My brother Phil has the cover article in the new issue of the Washington Monthly. He examines the so-called “Texas Miracle” and finds it to be mainly hype. For example, people are not fleeing high-regulation states for low-regulation Texas:
…despite all the gloating by Texas boosters about how the state attracts huge numbers of Americans fleeing California socialism, the numbers don’t bear out this narrative either. In 2012, 62,702 people moved from California to Texas, but 43,005 moved from Texas to California, for a net migration of just 19,697. That’s a population flow amounting to the movement of one village in a continental nation. Far from proving the merits of the so-called Texas model, it shows just how few Californians have seen fit to set out for the Lone Star State, despite California’s high cost of housing and other very real problems. The same is true for all but a handful of Americans living in other states. Net domestic migration to Texas peaked after Hurricane Katrina devastated Louisiana and Mississippi, and has been falling off ever since.
But, more importantly, Texas doesn’t actually have lower business taxes than most of the country.
Moving a business to Texas also turns out to have tax consequences that are inconsistent with the conservative narrative of the Texas Miracle.

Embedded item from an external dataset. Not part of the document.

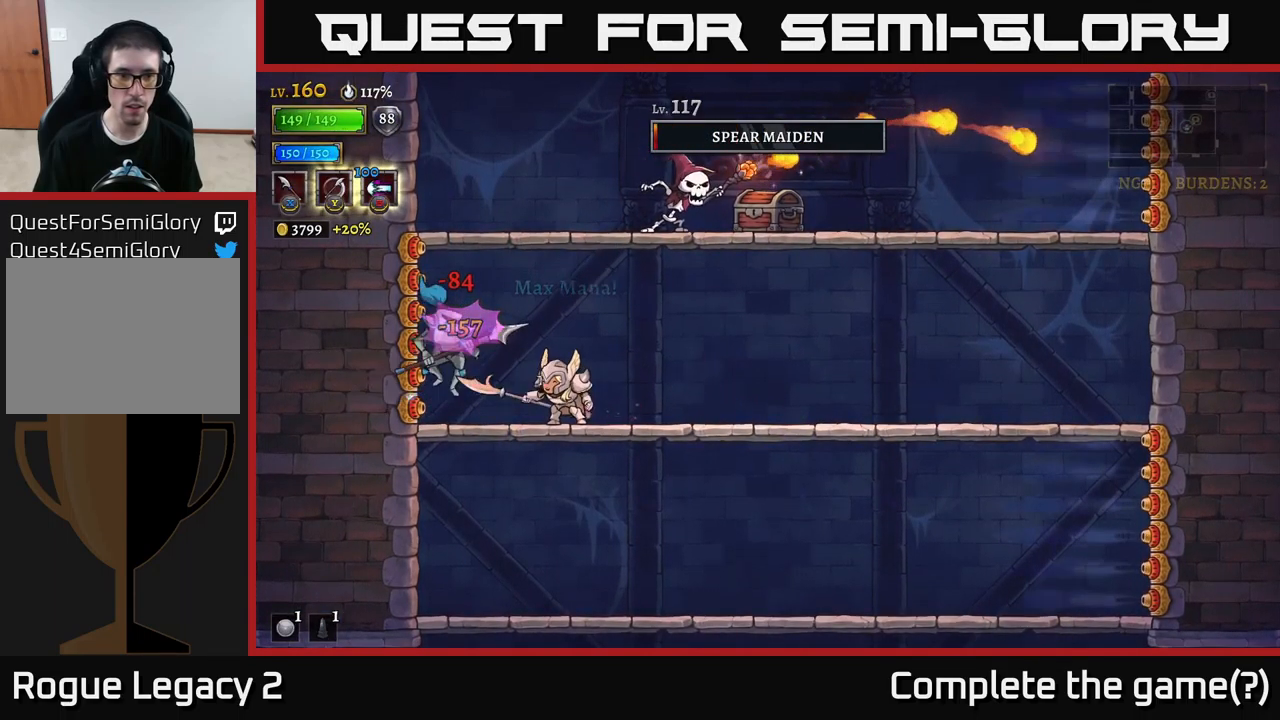
{"buttons": ["A", "X"], "left_stick": "right", "right_stick": "center", "events": [[17, "X", "down"], [184, "X", "up"], [284, "left_stick", "left"], [417, "A", "down"], [484, "left_stick", "right"], [500, "X", "down"]]}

Yes, some businesses manage to strike lucrative tax breaks in Texas. As part of an industrial policy that dares not speak its name, the state government, for example, maintains the Texas Enterprise Fund (known to some as a slush fund and to others as a “deal-closing” fund), which the governor uses to lure favored businesses with special subsidies and incentives.
But most Texas businesses, especially small ones, don’t get such treatment. Instead, they face total effective tax rates that are, by bottom-line measures, greater than those in even the People’s Republic of California. For example, according to a joint study by the accounting firm Ernst & Young and the Council on State Taxation, in fiscal year 2012 state and local business taxes in California came to 4.5 percent of private-sector gross state product. This compares with a 4.8 percent average for all fifty states—and a rate of 5.2 percent in Texas. With the exception of New York, every major state in the country, including New Jersey, Massachusetts, Pennsylvania, Ohio, Michigan, Indiana, Illinois, Wisconsin, and Minnesota, has a lower total effective business tax rate than Texas. If you think that means Texas might not offer as much “liberty” as advertised, well, you’re right.
Texas Governor Rick Perry understandably wants to be a booster for his state, but the impressive job growth there is almost entirely explained by the petrochemical boom they have experienced over the last decade. And with every boom, comes a bust, as Texans know only too well.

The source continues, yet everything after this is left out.